(Dataset entries)

_ _ _ _ _ _ _

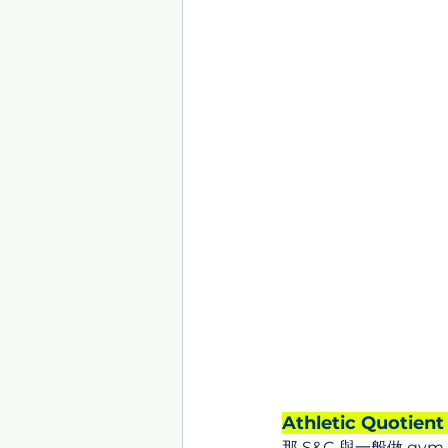
Athletic Qu
那 S&C 與一般做 g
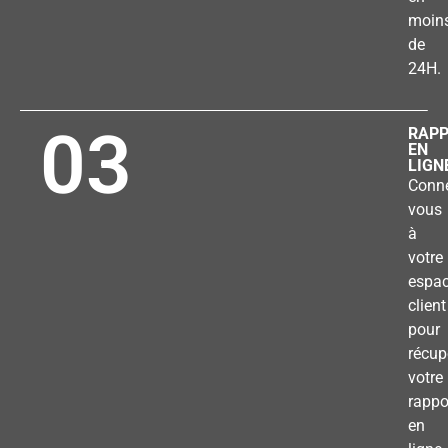
moin
de
24H.
03
RAP
EN
LIGN
Conne
vous
à
votre
espa
client
pour
récup
votre
rappo
en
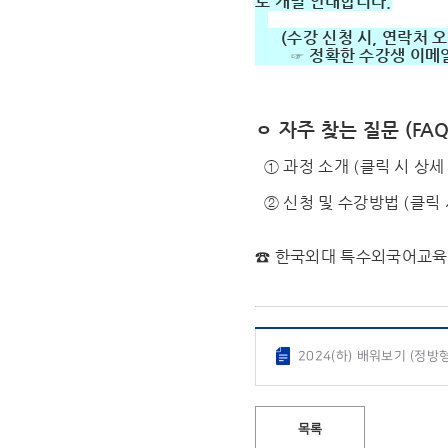
로 개별 안내합니다.
(수강 신청 시, 연락처 오
☞ 정확한 수강생 이메일 
ㅇ 자주 찾는 질문 (FAQ
① 과정 소개 (
클릭 시 상세
② 신청 및 수강방법 (
클릭 
☎ 한국외대 특수외국어교
2024(하) 배워보기 (정방형
목록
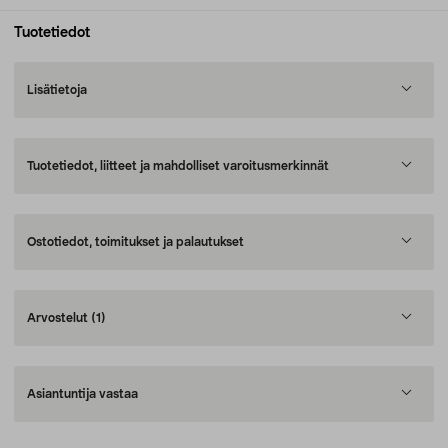
Tuotetiedot
Lisätietoja
Tuotetiedot, liitteet ja mahdolliset varoitusmerkinnät
Ostotiedot, toimitukset ja palautukset
Arvostelut
(1)
Asiantuntija vastaa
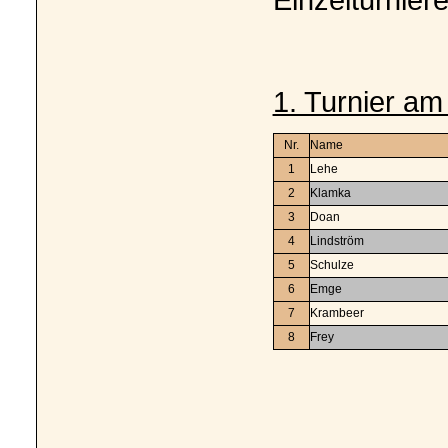
1. Turnier am
Nr.
Name
1
Lehe
2
Klamka
3
Doan
4
Lindström
5
Schulze
6
Emge
7
Krambeer
8
Frey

_ _ _ _ _ _ _

YOUR TASK:
Find the word "Tuotetiedot" in the records. Copy every line it appears in.

WRITTEN ANSWER:
Tuotetiedot
Tuotetiedot, liitteet ja mahdolliset varoitusmerkinnät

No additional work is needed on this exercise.